For a man so concerned with social reform, he travelled extensively. To Gandhi, Gokhale was a “mentor and guide.” In his autobiography, Gandhi has described Gokhale as “pure as crystal, gentle as a lamb, brave as a lion and chivalrous to a fault and the most perfect man in the political field.” Gokhale was interested in Gandhi’s socio-political activities in South Africa and even visited the country at the Mahatma’s invitation. But, if Gokhale was a role model for Gandhi, he was also the mentor of Mohammad Ali Jinnah who, in 1912, aspired to become the ‘Muslim Gokhale.’

Believing existing educational institutions and the Indian Civil Service did not do enough to provide Indians with opportunities to serve their country, he felt the Society he created would help meet the needful. Such was his reputation among the British, that he was invited to London to meet with Secretary of State Lord John Morley with whom he established a rapport. Gokhale would help during his visit to shape the historical Morley-Minto Reforms introduced in 1909. Earlier he was honoured with a high award, the CIE – Companion of the Order of the Indian Empire.

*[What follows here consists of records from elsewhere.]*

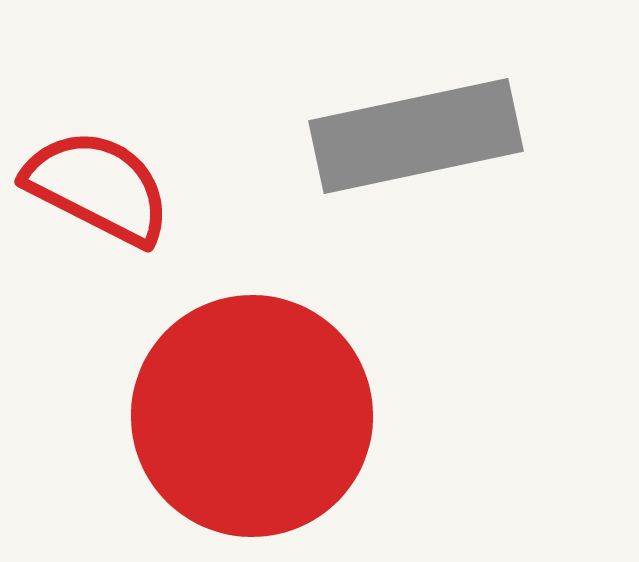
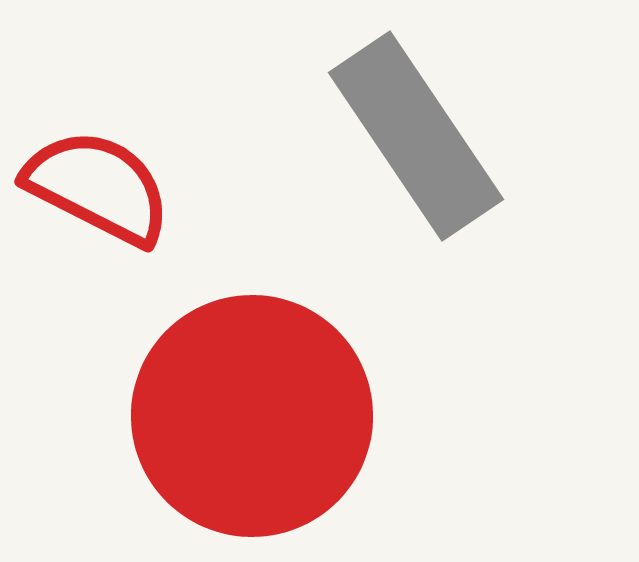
gray rectangle: rotated 68 degrees clockwise
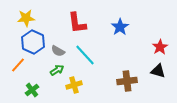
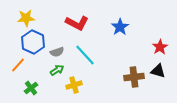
red L-shape: rotated 55 degrees counterclockwise
gray semicircle: moved 1 px left, 1 px down; rotated 48 degrees counterclockwise
brown cross: moved 7 px right, 4 px up
green cross: moved 1 px left, 2 px up
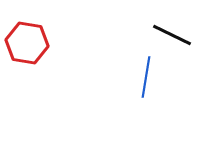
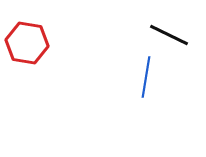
black line: moved 3 px left
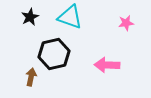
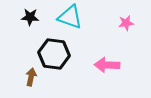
black star: rotated 30 degrees clockwise
black hexagon: rotated 20 degrees clockwise
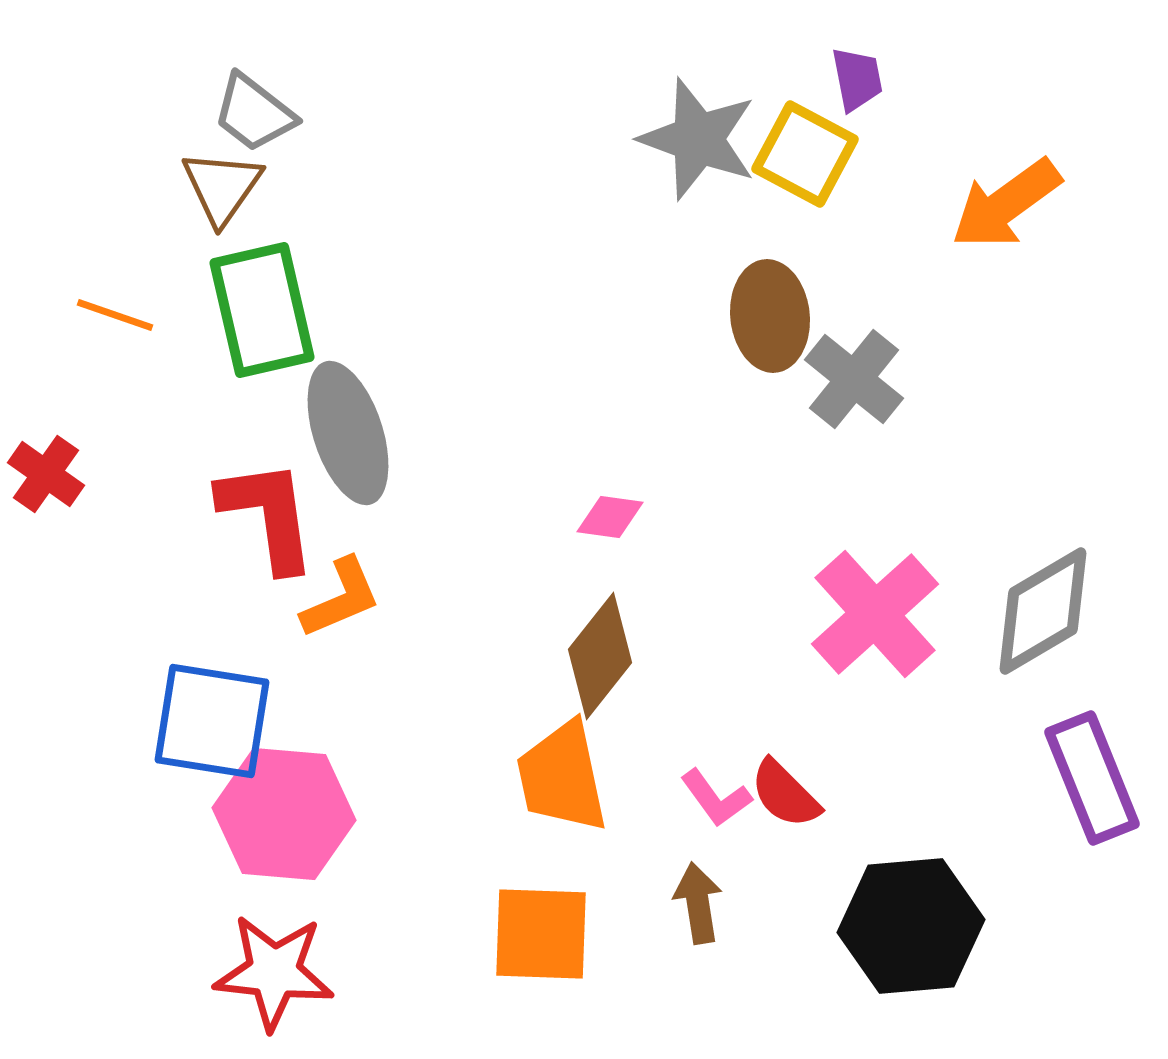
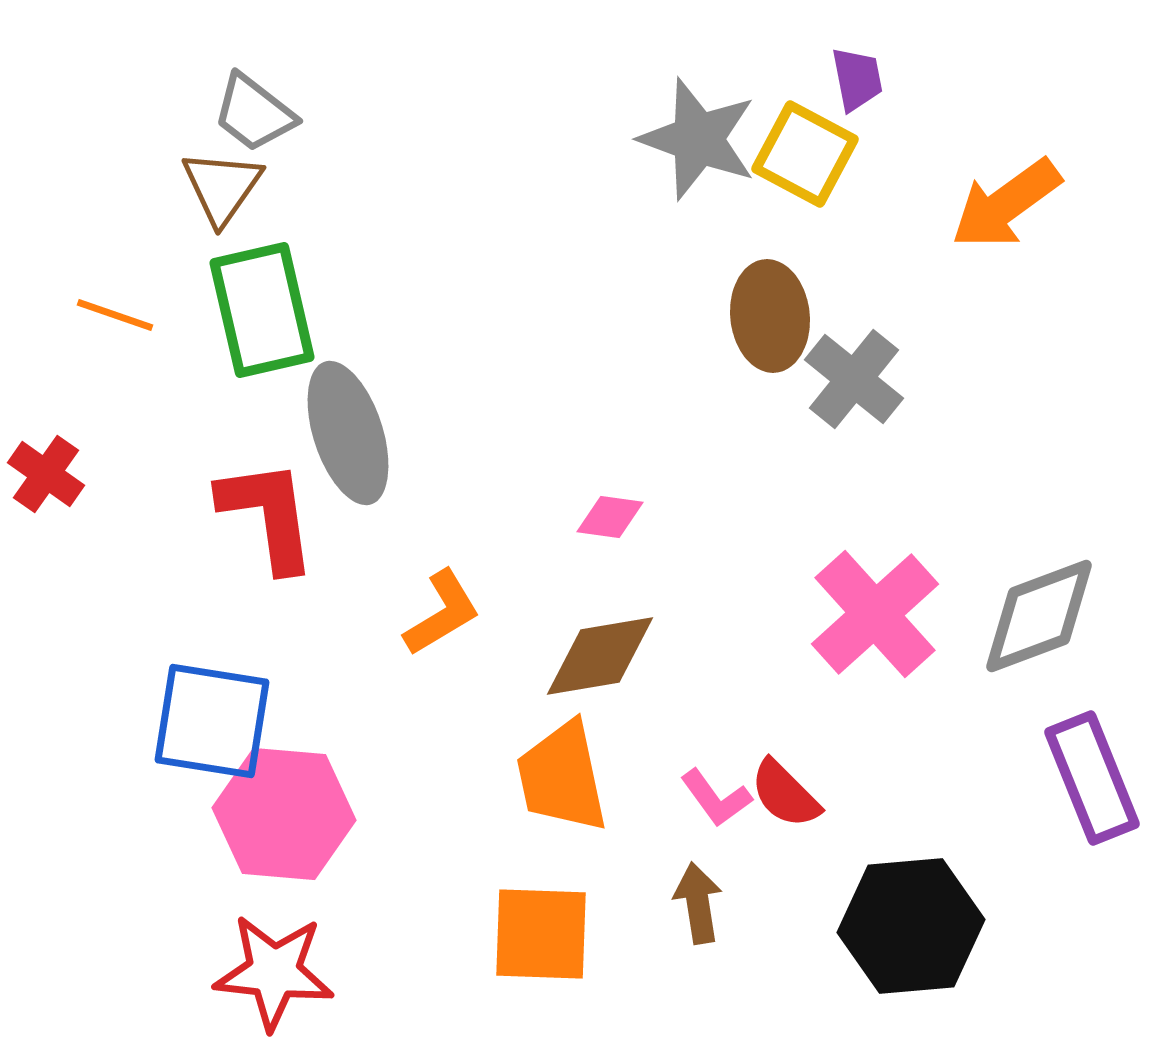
orange L-shape: moved 101 px right, 15 px down; rotated 8 degrees counterclockwise
gray diamond: moved 4 px left, 5 px down; rotated 10 degrees clockwise
brown diamond: rotated 42 degrees clockwise
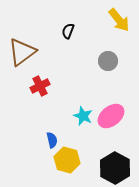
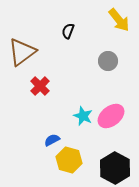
red cross: rotated 18 degrees counterclockwise
blue semicircle: rotated 105 degrees counterclockwise
yellow hexagon: moved 2 px right
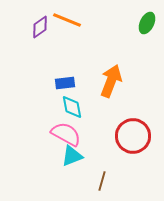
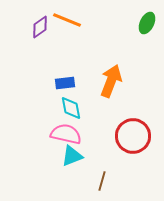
cyan diamond: moved 1 px left, 1 px down
pink semicircle: rotated 16 degrees counterclockwise
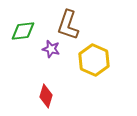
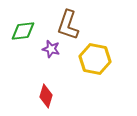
yellow hexagon: moved 1 px right, 1 px up; rotated 12 degrees counterclockwise
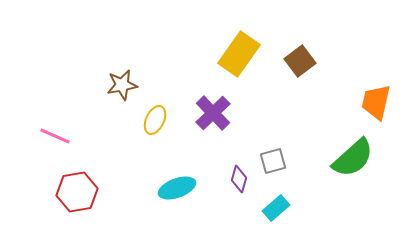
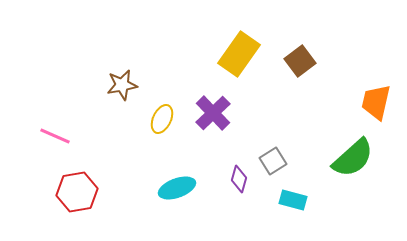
yellow ellipse: moved 7 px right, 1 px up
gray square: rotated 16 degrees counterclockwise
cyan rectangle: moved 17 px right, 8 px up; rotated 56 degrees clockwise
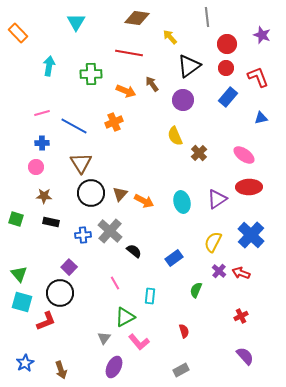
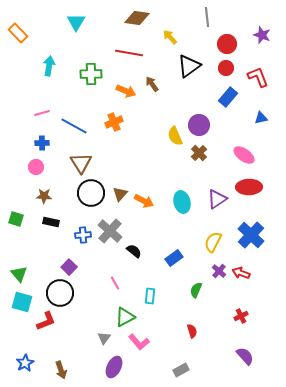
purple circle at (183, 100): moved 16 px right, 25 px down
red semicircle at (184, 331): moved 8 px right
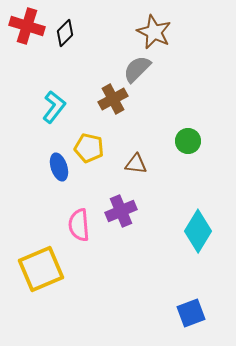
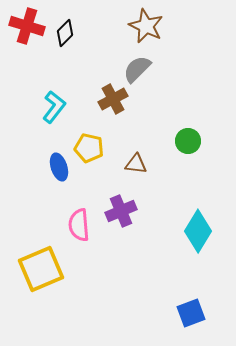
brown star: moved 8 px left, 6 px up
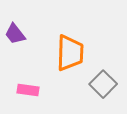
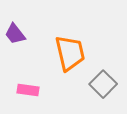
orange trapezoid: rotated 15 degrees counterclockwise
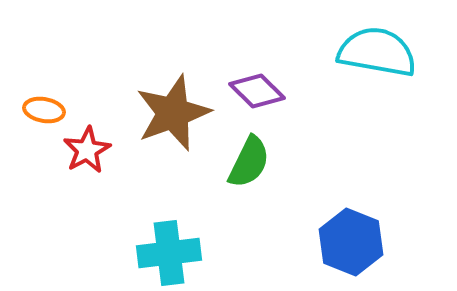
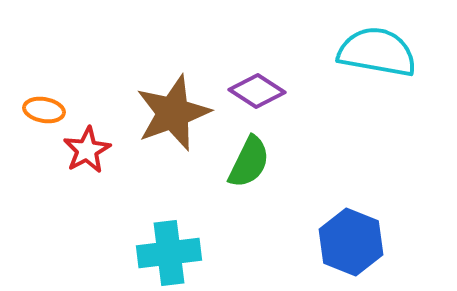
purple diamond: rotated 12 degrees counterclockwise
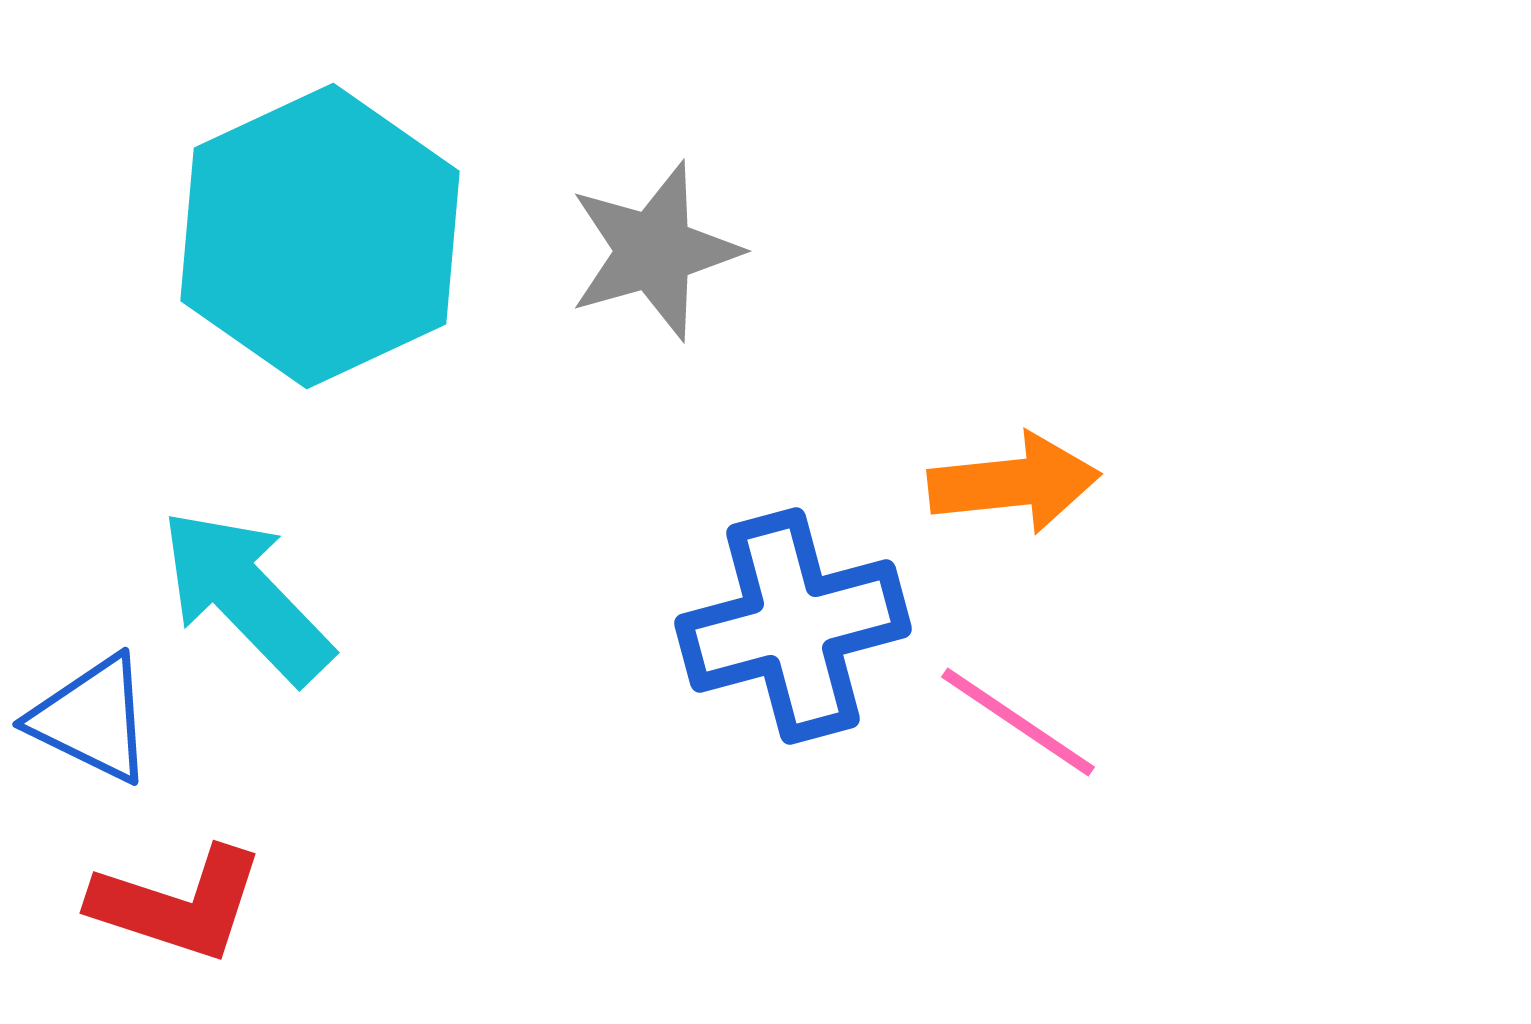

Whatever nationalists might have felt about him, Gokhale must be credited with forcing India’s colonial masters to recognise the capabilities of a new generation of educated Indians and to include them more than ever before in the governing process. And that by any reckoning, is a major achievement. To remember such a distinguished individual is a credit to us, inasmuch as it is to him. The Indian National Congress can do with more such citizens in the years ahead as it is striving to rediscover itself. Gokhale serves as an excellent example of what one can do, even within a limited set of circumstances.